Add L2 CI workflow with simulated tests and HUD callbacks#4
Conversation
Add a new oot-l2-ci.yml workflow (separate from the existing L1 dispatch receiver) that demonstrates the full L2 pipeline: - Listens only to pull_request dispatches (not push) - Sends in_progress callback at job start via the composite action - Checks out both this repo and pytorch/pytorch at the PR head SHA - Generates randomized test counts (100-500 total, 0-11% fail rate, 0-4% skip rate) and execution duration (15-60s) per run - Simulates build and test execution with realistic log output - Sends completed callback with conclusion and test-results payload - Reports artifact URL pointing to the workflow run Every dispatch produces different numbers, so repeated runs create varied data in the OOT HUD dashboard. The existing crcr-dispatch-receiver.yml (L1) is left unchanged.
| if: always() | ||
| uses: pytorch/test-infra/.github/actions/cross-repo-ci-relay-callback@main | ||
| with: | ||
| callback-url: ${{ secrets.CRCR_CALLBACK_URL }} |
There was a problem hiding this comment.
@subinz1
Can we make sure this CRCR_CALLBACK_URL is set.

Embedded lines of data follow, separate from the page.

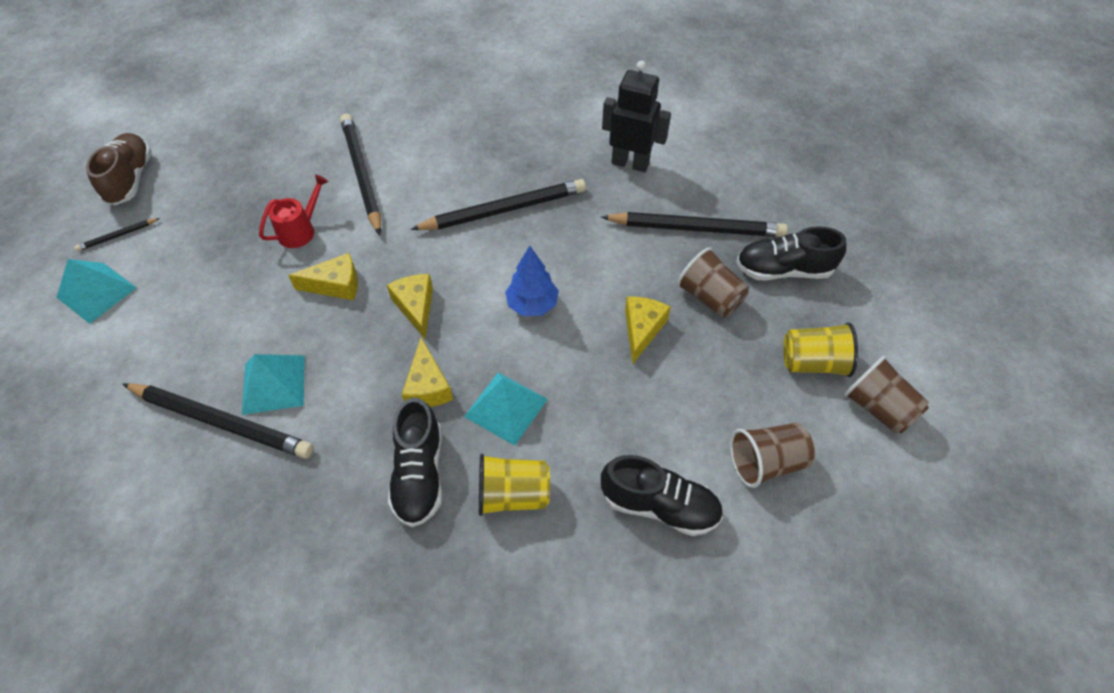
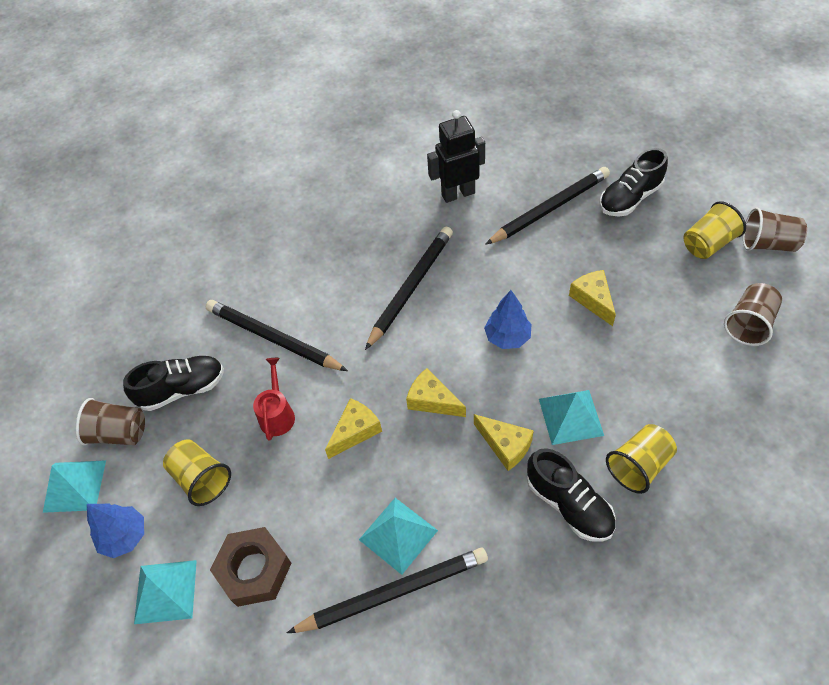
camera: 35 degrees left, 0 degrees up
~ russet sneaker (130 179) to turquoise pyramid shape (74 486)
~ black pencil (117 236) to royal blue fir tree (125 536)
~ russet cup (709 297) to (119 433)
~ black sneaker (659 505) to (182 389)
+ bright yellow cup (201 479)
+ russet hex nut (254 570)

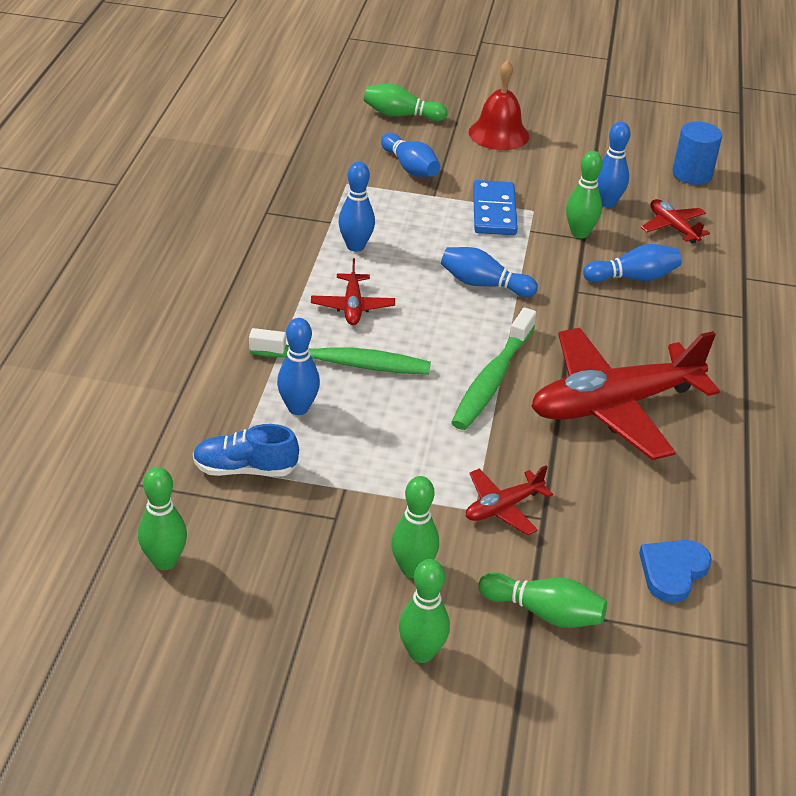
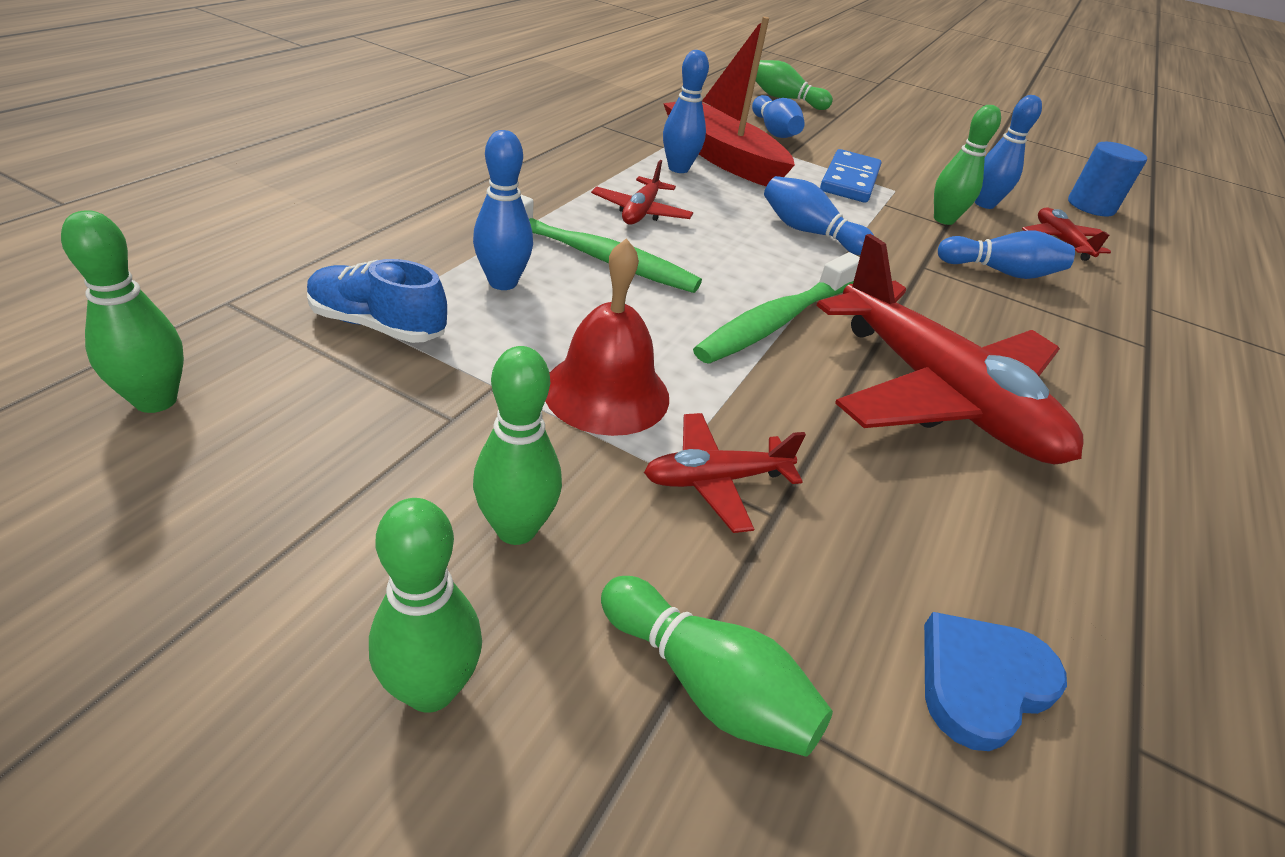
camera: 15 degrees right, 0 degrees up
~ scarlet school bell (498 134) to (606 392)
~ scarlet aeroplane (614 405) = (939 395) 120 degrees counterclockwise
+ scarlet sailboat (722 157)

There was a problem hiding this comment.
Yes — CRCR_CALLBACK_URL is not currently set as a repository secret on pytorch/crcr-test. I verified via gh secret list --repo pytorch/crcr-test (returns empty).
This secret should be the Lambda Function URL for the crcr-callback-prod Lambda, deployed via the Terraform config in pytorch/ci-infra#614 (aws_lambda_function_url.callback). The value can be obtained by either:
- Running
terraform output callback_function_urlin thecrcr/workspace, or - Looking it up in the AWS Console → Lambda →
crcr-callback-prod→ Function URL
@atalman or @can-gaa-hou — could one of you set this secret on pytorch/crcr-test? This is a prerequisite for the L2 callback action to work.
There was a problem hiding this comment.
I don't have access to the aws lambda, but I think @fffrog or @zxiiro have access to it. Furthermore, deploying the Result/Callback lambda needs hud_api_url and hud_bot_key, and I guess these two secrets haven't been set yet and so the lambda has not been ready yet? Can @zxiiro confirm that? Thanks!
There was a problem hiding this comment.
@subinz1 and @can-gaa-hou Started the deployment of lambda: https://github.com/pytorch/ci-infra/actions/runs/26762481905
There was a problem hiding this comment.
Thank you very much @atalman!
I see the deployment is completed fine. Can you please help set the crcr callback url as secret and set hud_api_url and hud_bot_key as well as per @can-gaa-hou's comment.
There was a problem hiding this comment.
Hello @zxiiro,
- CRCR_CALLBACK_URL goes in GitHub repo secrets on pytorch/crcr-test — this is the Lambda Function URL from the deployment
- HUD_API_URL and HUD_BOT_KEY go in AWS Secrets Manager — these are used by the Lambda itself to forward results to the HUD
- HUD_BOT_KEY needs to be set to the OOT_RELAY_TOKEN value from the HUD's Vercel environment, and @atalman can provide that, since we don't have access to Vercel
There was a problem hiding this comment.
Where do those secrets need to go? Are they GitHub Secrets or AWS Secrets Manager secrets?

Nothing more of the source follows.